## Document

┌──

Five overlooked movies from directors who became icons
Some filmmakers strike gold with their very first film, soaring to box office success and critical acclaim and earning carte blanche on their next project. Most of the time, however, the path to fame is littered with interesting but unsuccessful experimentation and steady improvement.
There are other directors who simply weren’t high-profile enough to earn recognition when some of their best films were released. When Steven Spielberg made Duel in 1971, for example, he was a struggling twentysomething who was scraping together a living making teleplays. Although Duel bears many of the hallmarks of his greatest films, it wasn’t released widely enough to become a hit, even though it deserved to be.
Although movies like Alien, Persona, and The Substance benefit from repeat viewings, they shouldn’t overshadow the movies that their directors made before they were famous. These earlier works might not have the budgets or the star power their directors’ later films do, but that doesn’t stop them from being cinematic triumphs.
The films in this list range from the 1950s to the 2010s and encompass neo-noir, action, romance, and thrillers. All of them hint at the emerging style of their respective directors, and all of them stand on their own merits.
Five overlooked movies from iconic directors:
Duel (Steven Spielberg, 1971)
Steven Spielberg was a mere 25 years old when he made the television movie Duel. Filmed almost entirely on the dusty roads of the California desert, it stars Dennis Weaver as a middle-aged salesman who is stalked and menaced by a truck driver while on his way to meet a client. In a remarkable feat of cinematic skill and guts, Spielberg maintains a nerve-shredding level of tension for 90 minutes without ever showing the truck driver’s face.
In retrospect, it’s clear to see the talent that Spielberg was wielding in his mid-twenties. Many of his future directorial hallmarks are on-screen, from the steady ratcheting up of suspense to the everyday protagonist. There are even hints of suburban family drama at the margins. Even if Spielberg hadn’t become a Hollywood mogul and one of the greatest directors of all time, however, Duel still deserves to be a classic. Aside from a completely unnecessary voiceover, it’s a nearly perfect film that demonstrates that budgetary constraints can inspire some of the most creative filmmaking.
Revenge – Coralie Fargeat (2017)
Coralie Fargeat’s body horror masterpiece The Substance hits like a ton of bricks. It’s stylish, bold, and disgusting, a ruthless takedown of the impossible standards set on women and an off-the-rails bloodbath that is gloriously silly. All that cinematic verve had to come from somewhere, and it turns out, Fargeat had a similarly gruesome sensibility as early as 2017. If anything, Revenge is even more gory.
It stars Matilda Lutz as Jennifer, the young mistress of a wealthy businessman who faces unwanted sexual overtures from two of his colleagues on a secluded desert vacation. When one of them rapes her and the others take his side, she tries to run, only to find herself nearly killed and left for dead. Instead of dying, she seeks revenge.

└──

[Data excerpts]
┌──

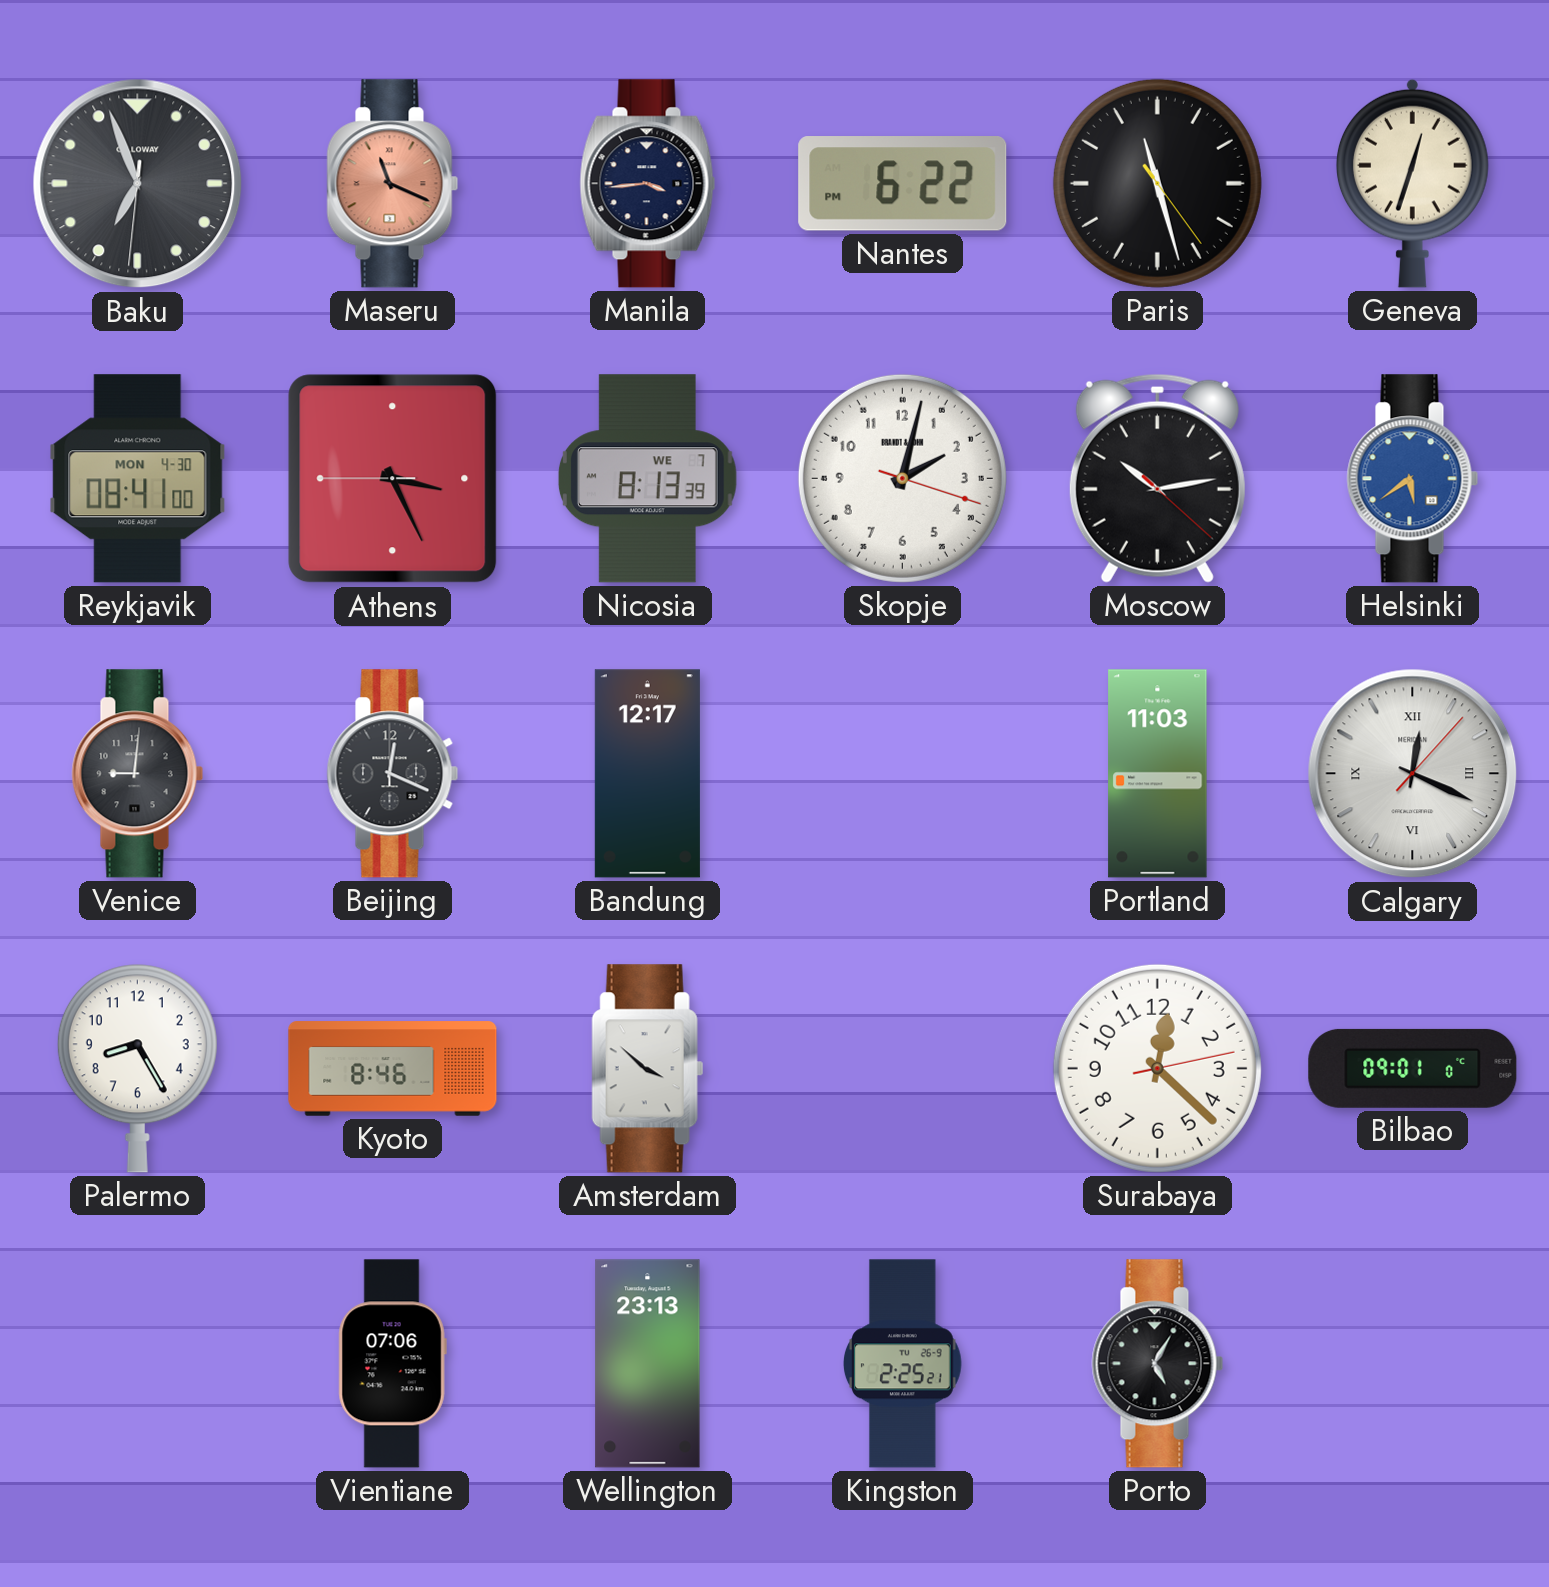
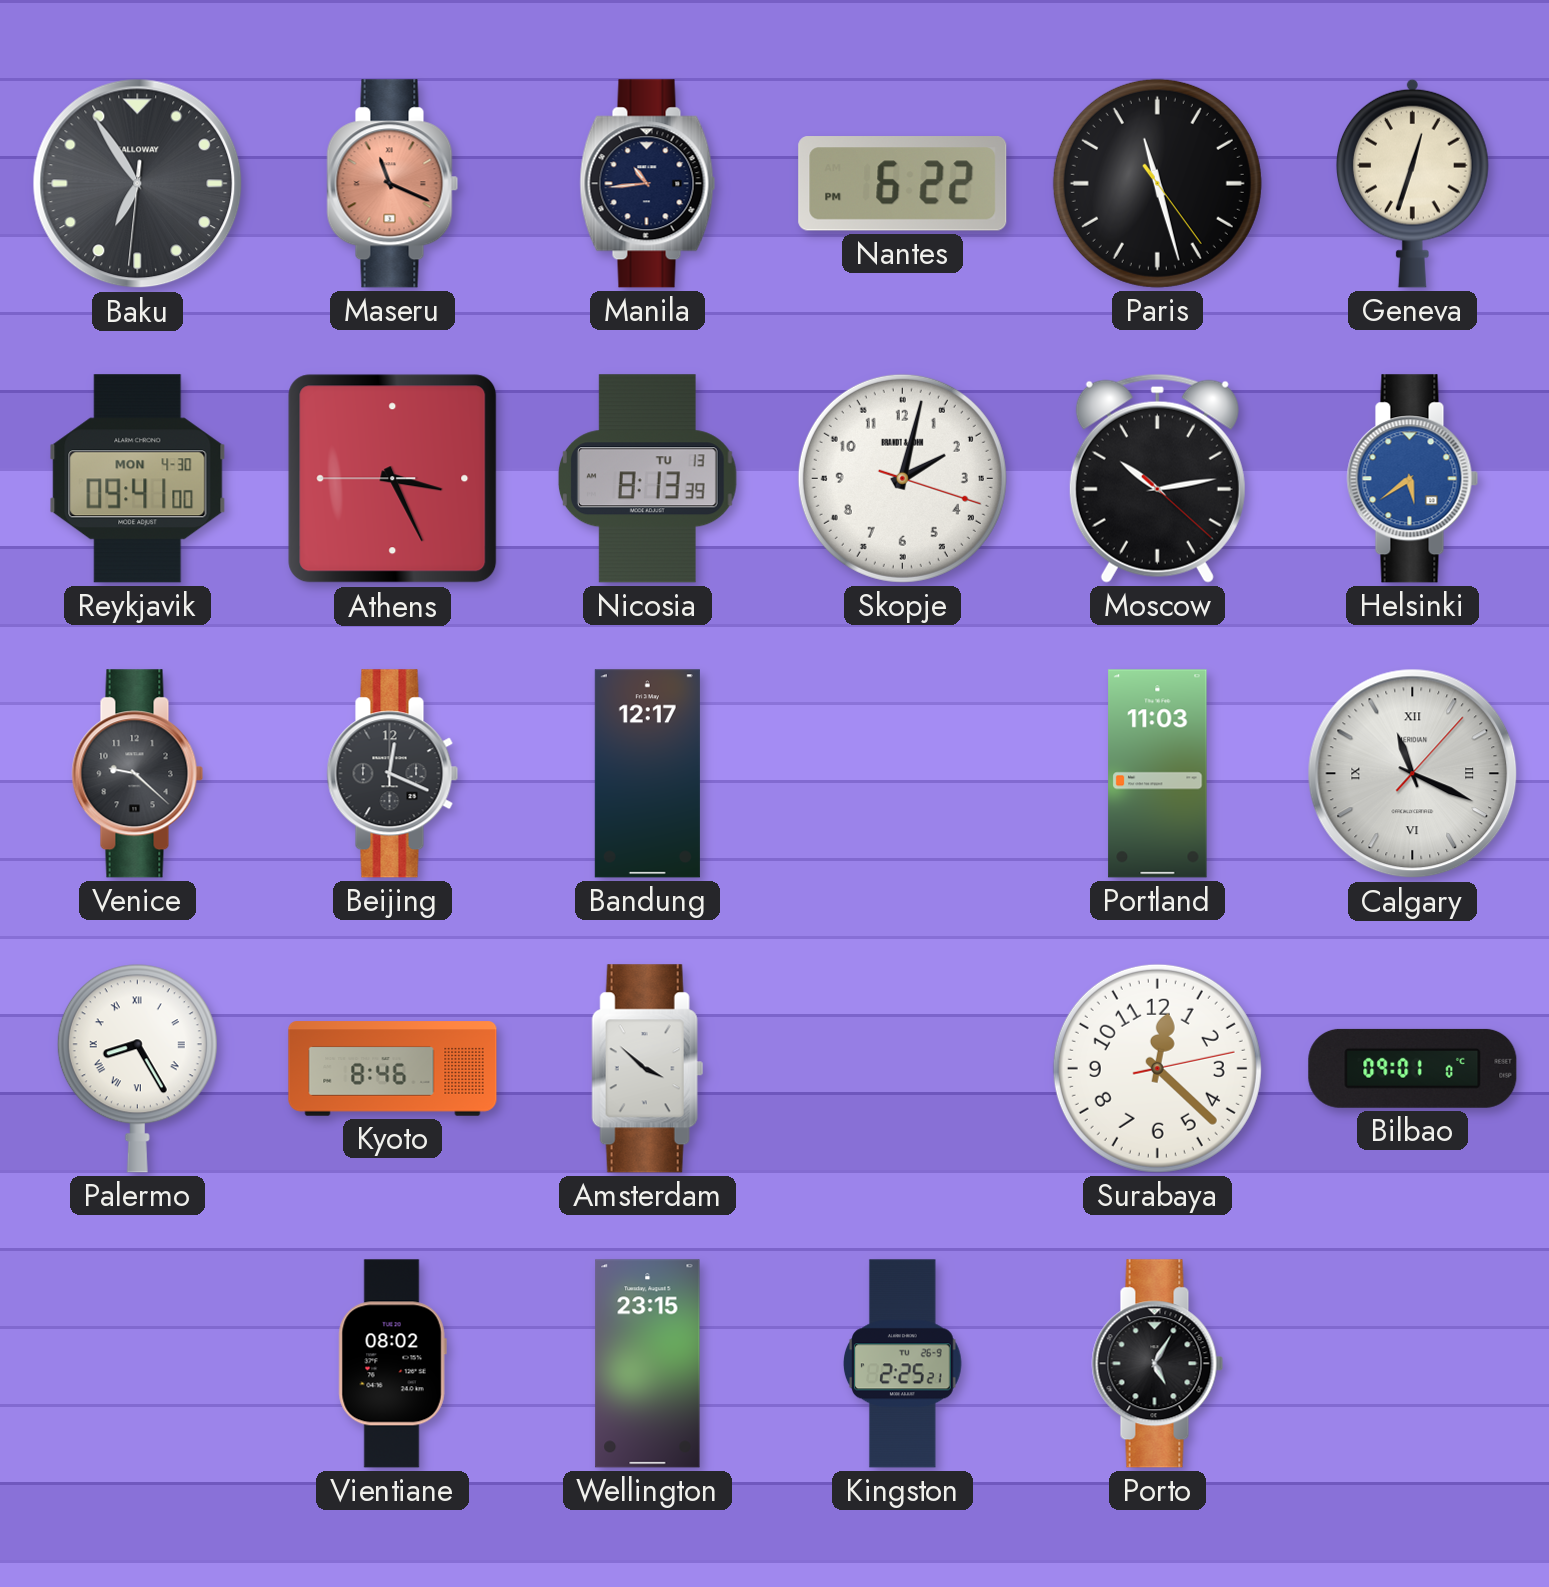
Baku: 6:56 -> 6:54
Manila: 3:44 -> 10:44
Reykjavik: 08:41 -> 09:41
Nicosia date: WE 7 -> TU 13
Venice: 9:01 -> 9:22
Calgary: 12:19 -> 11:19
Palermo numerals: Arabic -> Roman
Vientiane: 07:06 -> 08:02
Wellington: 23:13 -> 23:15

└──

## Directions
a: Answer these questions from the article on overlooked movies:
(i) How old was Steven Spielberg when he made Duel?
(ii) Which actor plays Jennifer in Revenge?
(iii) Which span of decades do the films on the list cover?
b: Rewrite the part of the article on overlooked movies starting at "The films in" and ending at "truck driver’s face.", with "accountant" in place of "salesman".

## Answers given
a:
(i) 25 years old
(ii) Matilda Lutz
(iii) From the 1950s to the 2010s

b:
The films in this list range from the 1950s to the 2010s and encompass neo-noir, action, romance, and thrillers. All of them hint at the emerging style of their respective directors, and all of them stand on their own merits.
Five overlooked movies from iconic directors:
Duel (Steven Spielberg, 1971)
Steven Spielberg was a mere 25 years old when he made the television movie Duel. Filmed almost entirely on the dusty roads of the California desert, it stars Dennis Weaver as a middle-aged accountant who is stalked and menaced by a truck driver while on his way to meet a client. In a remarkable feat of cinematic skill and guts, Spielberg maintains a nerve-shredding level of tension for 90 minutes without ever showing the truck driver’s face.